On the surface, these don’t have much to do with physics. A friend of mine used to quip that condensed matter physicists seem to just “pick whatever they want to research”.
There is something that ties all of these topics together, though. They’re all things that physicists are good at.
Physics grad school gives you a wide variety of tools with which to understand the world. Thermodynamics gives you a way to understand large, complicated systems with statistics, while quantum field theory lets you understand everything with quantum properties, not just fundamental particles but materials as well. This batch of tools can be applied to “traditional” topics, but they’re equally applicable if you’re researching something else entirely, as long as it obeys the right kinds of rules.
In the end, the best definition of physics is the most useful one. Physicists should be people who can benefit from being part of physics organizations, from reading physics journals, and especially from training (and having been) physics grad students. The whole reason we have scientific disciplines in the first place is to make it easier for people with common interests to work together. That’s why Akasaki, Amano, and Nakamura aren’t “just” engineers, and why I and my fellow string theorists aren’t “just” mathematicians. We use our knowledge of physics to do our jobs, and that, more than anything else, makes us physicists.

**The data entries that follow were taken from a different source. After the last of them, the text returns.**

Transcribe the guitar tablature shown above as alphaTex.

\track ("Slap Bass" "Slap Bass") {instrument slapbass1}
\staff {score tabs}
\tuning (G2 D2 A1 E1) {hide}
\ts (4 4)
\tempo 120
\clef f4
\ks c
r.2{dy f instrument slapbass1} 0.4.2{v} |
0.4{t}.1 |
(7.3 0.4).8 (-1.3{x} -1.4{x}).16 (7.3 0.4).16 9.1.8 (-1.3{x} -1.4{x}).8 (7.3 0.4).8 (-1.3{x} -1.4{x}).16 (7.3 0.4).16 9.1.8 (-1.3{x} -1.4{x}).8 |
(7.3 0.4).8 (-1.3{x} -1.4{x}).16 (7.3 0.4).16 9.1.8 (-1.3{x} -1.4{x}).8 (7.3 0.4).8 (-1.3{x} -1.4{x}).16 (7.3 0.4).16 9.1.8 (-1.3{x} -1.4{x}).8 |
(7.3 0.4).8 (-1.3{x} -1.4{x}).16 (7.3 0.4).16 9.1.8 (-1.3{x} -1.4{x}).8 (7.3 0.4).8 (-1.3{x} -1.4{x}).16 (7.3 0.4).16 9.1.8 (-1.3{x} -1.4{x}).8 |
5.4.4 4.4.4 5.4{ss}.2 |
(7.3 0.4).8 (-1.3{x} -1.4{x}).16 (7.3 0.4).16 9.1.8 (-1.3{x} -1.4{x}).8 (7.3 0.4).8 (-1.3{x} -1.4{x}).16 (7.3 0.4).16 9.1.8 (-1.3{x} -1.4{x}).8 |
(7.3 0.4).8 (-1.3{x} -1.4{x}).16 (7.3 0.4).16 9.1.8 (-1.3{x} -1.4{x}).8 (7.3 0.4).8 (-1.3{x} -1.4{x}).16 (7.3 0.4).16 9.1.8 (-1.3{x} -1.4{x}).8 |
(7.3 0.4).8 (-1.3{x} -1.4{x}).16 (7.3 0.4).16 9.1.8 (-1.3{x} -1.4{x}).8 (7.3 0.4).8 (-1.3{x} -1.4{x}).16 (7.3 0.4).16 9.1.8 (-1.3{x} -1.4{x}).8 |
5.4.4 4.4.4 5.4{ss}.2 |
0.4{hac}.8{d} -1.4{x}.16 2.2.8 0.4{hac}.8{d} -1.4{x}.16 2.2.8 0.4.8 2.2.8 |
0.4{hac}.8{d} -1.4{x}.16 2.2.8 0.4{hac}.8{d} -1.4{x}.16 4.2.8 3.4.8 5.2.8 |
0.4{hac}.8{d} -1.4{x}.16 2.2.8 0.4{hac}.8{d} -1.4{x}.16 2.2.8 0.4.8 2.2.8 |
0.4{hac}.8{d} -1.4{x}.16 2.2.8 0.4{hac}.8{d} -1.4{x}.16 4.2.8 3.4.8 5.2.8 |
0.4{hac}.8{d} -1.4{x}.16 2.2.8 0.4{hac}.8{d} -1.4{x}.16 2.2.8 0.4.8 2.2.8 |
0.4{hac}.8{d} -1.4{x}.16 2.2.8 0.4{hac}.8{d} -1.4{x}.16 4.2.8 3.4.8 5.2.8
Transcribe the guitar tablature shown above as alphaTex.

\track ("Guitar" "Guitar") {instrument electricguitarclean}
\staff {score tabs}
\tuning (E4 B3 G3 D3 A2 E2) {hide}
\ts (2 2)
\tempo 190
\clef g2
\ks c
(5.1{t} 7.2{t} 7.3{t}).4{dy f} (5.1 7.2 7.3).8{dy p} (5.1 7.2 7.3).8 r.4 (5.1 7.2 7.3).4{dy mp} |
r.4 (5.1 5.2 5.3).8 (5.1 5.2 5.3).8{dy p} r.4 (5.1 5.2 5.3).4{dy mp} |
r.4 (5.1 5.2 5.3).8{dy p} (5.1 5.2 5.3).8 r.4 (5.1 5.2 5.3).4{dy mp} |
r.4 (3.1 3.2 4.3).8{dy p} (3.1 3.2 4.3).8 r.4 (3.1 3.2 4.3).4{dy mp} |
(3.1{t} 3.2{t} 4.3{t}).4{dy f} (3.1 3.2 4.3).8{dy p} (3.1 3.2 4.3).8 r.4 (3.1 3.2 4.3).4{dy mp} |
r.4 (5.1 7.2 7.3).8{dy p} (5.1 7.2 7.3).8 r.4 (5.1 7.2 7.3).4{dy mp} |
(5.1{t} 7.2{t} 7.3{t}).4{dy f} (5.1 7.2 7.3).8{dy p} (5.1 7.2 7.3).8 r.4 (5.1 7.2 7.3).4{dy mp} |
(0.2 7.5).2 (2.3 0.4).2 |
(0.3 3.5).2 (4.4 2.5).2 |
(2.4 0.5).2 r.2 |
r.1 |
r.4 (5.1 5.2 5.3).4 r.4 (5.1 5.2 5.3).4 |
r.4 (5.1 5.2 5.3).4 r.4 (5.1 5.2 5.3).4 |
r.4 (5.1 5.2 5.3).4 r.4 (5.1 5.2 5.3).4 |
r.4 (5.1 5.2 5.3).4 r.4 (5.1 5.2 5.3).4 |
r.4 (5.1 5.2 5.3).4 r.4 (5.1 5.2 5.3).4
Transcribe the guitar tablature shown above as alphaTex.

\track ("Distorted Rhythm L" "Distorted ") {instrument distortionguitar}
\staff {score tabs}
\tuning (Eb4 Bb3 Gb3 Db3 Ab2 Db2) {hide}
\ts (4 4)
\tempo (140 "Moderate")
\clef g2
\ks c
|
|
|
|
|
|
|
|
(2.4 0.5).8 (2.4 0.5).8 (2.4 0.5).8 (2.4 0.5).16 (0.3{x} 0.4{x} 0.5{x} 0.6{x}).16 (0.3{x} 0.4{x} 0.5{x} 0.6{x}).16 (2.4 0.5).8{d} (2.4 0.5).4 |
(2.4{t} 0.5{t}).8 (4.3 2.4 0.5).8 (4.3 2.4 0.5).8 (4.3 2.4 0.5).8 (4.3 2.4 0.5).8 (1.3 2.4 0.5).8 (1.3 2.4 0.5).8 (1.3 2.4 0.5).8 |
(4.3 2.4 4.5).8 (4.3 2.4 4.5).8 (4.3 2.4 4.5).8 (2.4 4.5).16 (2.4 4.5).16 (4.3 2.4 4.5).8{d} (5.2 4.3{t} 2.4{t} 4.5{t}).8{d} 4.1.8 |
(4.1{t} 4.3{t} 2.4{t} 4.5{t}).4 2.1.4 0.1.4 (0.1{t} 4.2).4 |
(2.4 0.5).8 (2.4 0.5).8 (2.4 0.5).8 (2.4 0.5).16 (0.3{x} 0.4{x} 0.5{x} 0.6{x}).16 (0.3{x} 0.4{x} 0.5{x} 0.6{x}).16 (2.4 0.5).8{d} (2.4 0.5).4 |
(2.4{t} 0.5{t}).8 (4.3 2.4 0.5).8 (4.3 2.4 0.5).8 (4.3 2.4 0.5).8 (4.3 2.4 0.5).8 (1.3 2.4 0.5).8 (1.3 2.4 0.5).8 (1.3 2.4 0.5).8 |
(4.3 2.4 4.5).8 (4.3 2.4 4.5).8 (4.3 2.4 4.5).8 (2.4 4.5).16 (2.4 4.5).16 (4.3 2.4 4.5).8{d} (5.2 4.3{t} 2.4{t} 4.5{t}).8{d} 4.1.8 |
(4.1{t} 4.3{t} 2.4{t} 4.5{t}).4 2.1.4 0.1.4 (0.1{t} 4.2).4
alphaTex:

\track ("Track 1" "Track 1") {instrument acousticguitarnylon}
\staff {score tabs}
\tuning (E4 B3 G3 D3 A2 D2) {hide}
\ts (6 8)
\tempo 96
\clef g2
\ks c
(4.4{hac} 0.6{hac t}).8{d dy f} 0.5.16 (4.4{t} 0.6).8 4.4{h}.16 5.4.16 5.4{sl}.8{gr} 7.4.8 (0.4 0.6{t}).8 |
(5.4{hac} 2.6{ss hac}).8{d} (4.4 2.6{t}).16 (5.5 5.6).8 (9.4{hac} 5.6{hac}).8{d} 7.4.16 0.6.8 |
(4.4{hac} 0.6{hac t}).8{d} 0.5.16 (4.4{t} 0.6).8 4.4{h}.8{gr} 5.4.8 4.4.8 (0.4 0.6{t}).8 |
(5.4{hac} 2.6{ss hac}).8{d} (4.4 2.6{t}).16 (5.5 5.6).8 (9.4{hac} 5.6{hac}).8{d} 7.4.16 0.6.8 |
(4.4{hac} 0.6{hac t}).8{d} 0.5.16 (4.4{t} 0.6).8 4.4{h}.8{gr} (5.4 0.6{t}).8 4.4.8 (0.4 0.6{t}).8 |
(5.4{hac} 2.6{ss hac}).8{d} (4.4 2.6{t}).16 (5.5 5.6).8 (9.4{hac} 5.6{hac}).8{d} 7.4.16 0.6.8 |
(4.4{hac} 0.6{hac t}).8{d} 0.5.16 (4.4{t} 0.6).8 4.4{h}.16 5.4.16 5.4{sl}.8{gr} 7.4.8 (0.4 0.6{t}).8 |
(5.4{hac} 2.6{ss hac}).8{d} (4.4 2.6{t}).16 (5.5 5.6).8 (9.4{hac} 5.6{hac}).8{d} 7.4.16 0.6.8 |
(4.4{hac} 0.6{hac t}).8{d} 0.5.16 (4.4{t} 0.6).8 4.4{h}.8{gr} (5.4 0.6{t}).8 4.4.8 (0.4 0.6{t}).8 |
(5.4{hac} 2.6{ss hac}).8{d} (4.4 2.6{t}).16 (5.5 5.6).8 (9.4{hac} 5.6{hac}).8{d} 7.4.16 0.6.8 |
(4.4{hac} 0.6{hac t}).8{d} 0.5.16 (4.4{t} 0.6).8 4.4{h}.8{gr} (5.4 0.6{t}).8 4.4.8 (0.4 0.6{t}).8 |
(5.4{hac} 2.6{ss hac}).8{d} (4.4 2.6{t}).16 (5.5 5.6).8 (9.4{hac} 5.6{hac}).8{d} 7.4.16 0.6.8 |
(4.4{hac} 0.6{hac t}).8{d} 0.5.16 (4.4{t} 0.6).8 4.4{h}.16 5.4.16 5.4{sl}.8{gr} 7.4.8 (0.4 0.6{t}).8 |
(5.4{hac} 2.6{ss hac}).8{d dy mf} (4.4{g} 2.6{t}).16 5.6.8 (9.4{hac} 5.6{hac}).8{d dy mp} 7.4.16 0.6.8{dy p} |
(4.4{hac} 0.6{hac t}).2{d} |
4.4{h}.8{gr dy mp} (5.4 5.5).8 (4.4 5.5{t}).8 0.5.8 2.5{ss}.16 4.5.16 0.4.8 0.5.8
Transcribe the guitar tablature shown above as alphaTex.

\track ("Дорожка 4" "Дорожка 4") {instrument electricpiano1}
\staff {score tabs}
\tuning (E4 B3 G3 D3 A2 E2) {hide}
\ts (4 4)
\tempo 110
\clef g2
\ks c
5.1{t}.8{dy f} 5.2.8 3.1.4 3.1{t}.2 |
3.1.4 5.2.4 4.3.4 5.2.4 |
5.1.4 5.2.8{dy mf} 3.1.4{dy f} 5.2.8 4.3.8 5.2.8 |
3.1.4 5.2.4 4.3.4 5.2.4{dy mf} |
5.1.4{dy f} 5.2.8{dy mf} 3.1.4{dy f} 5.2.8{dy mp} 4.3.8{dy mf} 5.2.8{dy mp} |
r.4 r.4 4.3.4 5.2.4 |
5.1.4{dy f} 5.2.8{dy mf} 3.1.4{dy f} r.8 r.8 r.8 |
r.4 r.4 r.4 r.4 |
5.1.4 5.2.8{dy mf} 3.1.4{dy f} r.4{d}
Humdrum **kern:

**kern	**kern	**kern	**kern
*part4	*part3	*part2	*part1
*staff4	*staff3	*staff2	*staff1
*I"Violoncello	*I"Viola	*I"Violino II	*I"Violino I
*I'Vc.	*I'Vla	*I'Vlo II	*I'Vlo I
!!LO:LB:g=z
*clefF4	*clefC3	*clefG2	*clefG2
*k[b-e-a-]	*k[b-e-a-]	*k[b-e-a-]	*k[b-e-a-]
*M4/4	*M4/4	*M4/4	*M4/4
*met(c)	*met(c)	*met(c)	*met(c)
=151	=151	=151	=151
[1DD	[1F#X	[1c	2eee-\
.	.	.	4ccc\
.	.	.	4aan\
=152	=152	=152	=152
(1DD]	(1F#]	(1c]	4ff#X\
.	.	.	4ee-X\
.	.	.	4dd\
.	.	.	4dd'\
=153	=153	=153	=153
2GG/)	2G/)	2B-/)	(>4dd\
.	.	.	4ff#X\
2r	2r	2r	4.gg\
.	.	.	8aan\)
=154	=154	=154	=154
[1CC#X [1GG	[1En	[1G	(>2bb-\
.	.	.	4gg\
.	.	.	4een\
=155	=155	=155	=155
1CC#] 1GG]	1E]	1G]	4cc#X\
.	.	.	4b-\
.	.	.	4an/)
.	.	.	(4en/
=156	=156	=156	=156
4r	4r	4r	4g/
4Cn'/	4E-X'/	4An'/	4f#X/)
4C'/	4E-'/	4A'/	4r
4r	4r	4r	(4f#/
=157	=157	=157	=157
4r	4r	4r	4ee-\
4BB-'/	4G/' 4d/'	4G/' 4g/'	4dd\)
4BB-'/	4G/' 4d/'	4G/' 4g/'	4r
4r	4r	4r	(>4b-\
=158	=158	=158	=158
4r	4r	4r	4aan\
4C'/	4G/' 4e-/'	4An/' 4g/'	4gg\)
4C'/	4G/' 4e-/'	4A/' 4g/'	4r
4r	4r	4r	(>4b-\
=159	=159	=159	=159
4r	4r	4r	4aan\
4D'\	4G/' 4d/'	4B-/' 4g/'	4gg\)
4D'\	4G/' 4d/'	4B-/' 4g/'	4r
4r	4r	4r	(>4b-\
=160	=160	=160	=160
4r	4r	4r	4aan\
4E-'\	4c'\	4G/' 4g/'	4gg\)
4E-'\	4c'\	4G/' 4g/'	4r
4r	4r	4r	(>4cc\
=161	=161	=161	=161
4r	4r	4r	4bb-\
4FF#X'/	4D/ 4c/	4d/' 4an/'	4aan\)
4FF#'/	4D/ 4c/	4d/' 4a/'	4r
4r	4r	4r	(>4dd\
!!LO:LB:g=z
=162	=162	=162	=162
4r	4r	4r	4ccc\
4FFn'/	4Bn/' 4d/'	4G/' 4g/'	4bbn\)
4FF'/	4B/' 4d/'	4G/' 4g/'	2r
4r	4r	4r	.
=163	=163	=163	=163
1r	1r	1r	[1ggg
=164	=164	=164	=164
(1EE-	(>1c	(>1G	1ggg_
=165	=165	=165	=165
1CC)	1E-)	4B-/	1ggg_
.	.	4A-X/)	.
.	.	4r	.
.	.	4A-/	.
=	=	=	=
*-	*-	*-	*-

Edit: It has been pointed out to me that there’s a bit more to this story than the main accounts have let on. Apparently another researcher named Herbert Paul Maruska was quite close to getting a blue LED up and running back in the early 1970’s, getting far enough to have a working prototype. There’s a whole fascinating story about the quest for a blue LED, related here. Maruska seems to be on friendly terms with Akasaki, Amano, and Nakamura, and doesn’t begrudge them their recognition.